Freni is a little taxed in places, nor does she command the sheer beauty of sound Caballé does on the Muti recording, but what pleasure it is to hear the text so well enunciated, so clearly communicated. Her Aida is lyrically vulnerable and I actually prefer it to many who one might consider more vocally entitled. Carreras is likewise a lyrical Radames, and his voice was still very beautiful at this phase of his career. He too sings well off the text. I like, for instance, the reflective way he sings Se quel guerrier io fossi, becoming more forceful in the second part of the recitative when he sings about the applause of all Memphis, before softening his tone again when he sings about Aida. How much of this is Carreras, how much Karajan I don’t know, but it makes for a more thoughtful reading than we often get.

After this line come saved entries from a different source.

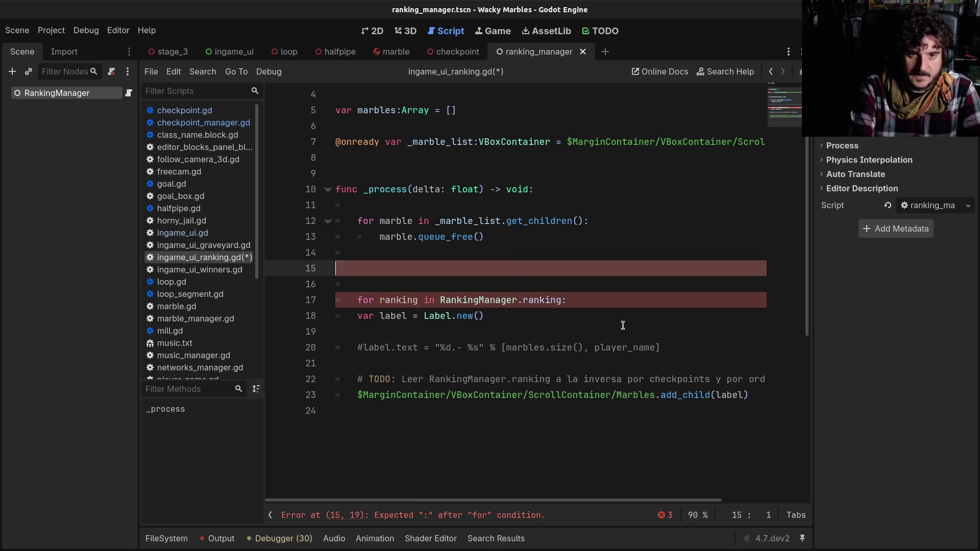
key(Down)
key(Down)
- Rename the checkpoint loop variable to cp and add a nested 'for marble in cp:' loop
key(End)
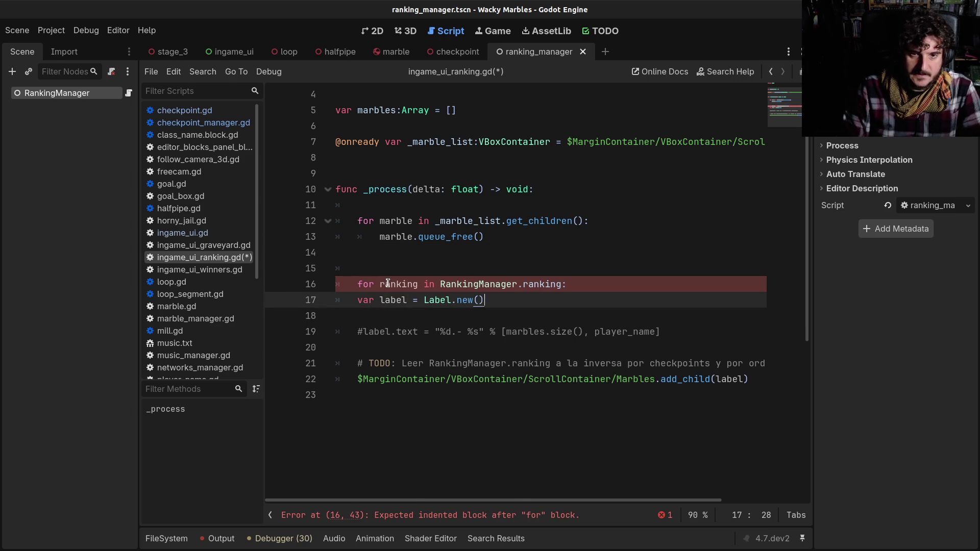
double_click(408, 284)
text(chec)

Baltsa was also at her absolute vocal peak, though she is no barnstorming Amneris. She reminds us that Amneris is a young spoiled princess, used to getting her own way but also vulnerably feminine and a vaild rival for Aida. It is a very convincing portrayal and she is absolutely thrilling in the judgement scene. Cappuccilli is maybe not so implacable an Amonasro as Gobbi, but he also sings well off the words, and Raimondi and Van Dam are nicely contrasted as Ramfis and the King. The silken voiced Ricciarelli is luxury casting as the Priestess.

An excellent set, well worth investigating and, in my opinion, much more dramatically alive than the 1959 set, which has always seemed a little too self-consciously beautiful for my taste.